Under Digital we recognise the urgent need to realise the potential of the digital economy through upgrading skills, investing in infrastructure and enabling more seamless, interoperable digital trade – my colleague Stephanie Honey will be talking more about this shortly.
Under Economy we put forward our views on Covid recovery, structural reform, planning for disaster preparedness and for financial system capability building.
Above all, our recommendations taken together recognise that our region is deeply interconnected: our people’s wellbeing, and a prosperous, peaceful and resilient future, will only be achieved by working together in community.
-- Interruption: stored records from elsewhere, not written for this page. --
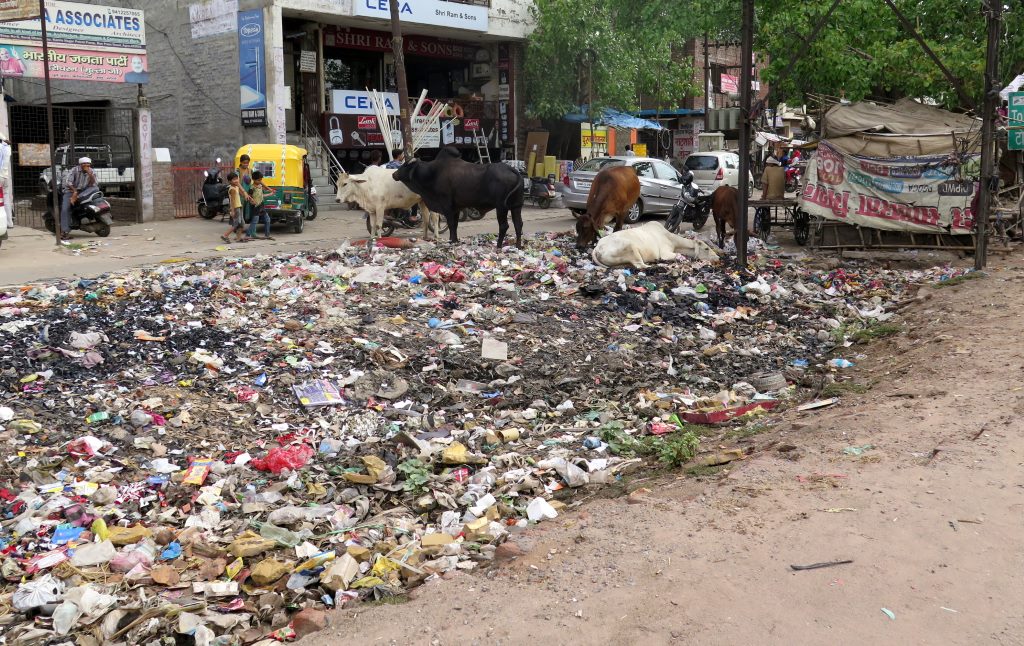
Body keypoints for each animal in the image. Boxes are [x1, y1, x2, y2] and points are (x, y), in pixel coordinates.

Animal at [387, 147, 524, 248]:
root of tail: (512, 169)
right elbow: (456, 224)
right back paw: (518, 246)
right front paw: (456, 240)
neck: (432, 173)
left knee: (504, 226)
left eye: (405, 165)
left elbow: (451, 224)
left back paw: (499, 245)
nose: (394, 174)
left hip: (501, 207)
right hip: (516, 206)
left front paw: (452, 241)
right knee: (518, 225)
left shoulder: (447, 206)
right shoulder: (456, 208)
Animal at [589, 221, 724, 268]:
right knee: (640, 265)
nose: (717, 257)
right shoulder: (665, 252)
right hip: (630, 248)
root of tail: (597, 248)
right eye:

That idea of ‘community’ is fundamental to APEC’s Putrajaya Vision 2040 adopted just last year – the delivery of a Roadmap to achieve this Vision is a key deliverable for New Zealand this year and ABAC has made several submissions to this process.
In the course of the year we have had several engagements with APEC Ministers and Senior Officials and have more to come in the next few weeks before we present our advice to Leaders.
Then it is the task of the incoming ABAC Chair Thailand to start the cycle of work again and to continue the stream of advice to APEC.
I am glad that our Thai colleague Dr Poj is with us today and will make some closing remarks to our meeting.
If we were to use a sporting analogy to describe our work it would be a marathon rather than a sprint: our focus is on the longer term health and success of the Asia Pacific region and the role of business and business leaders in that important task.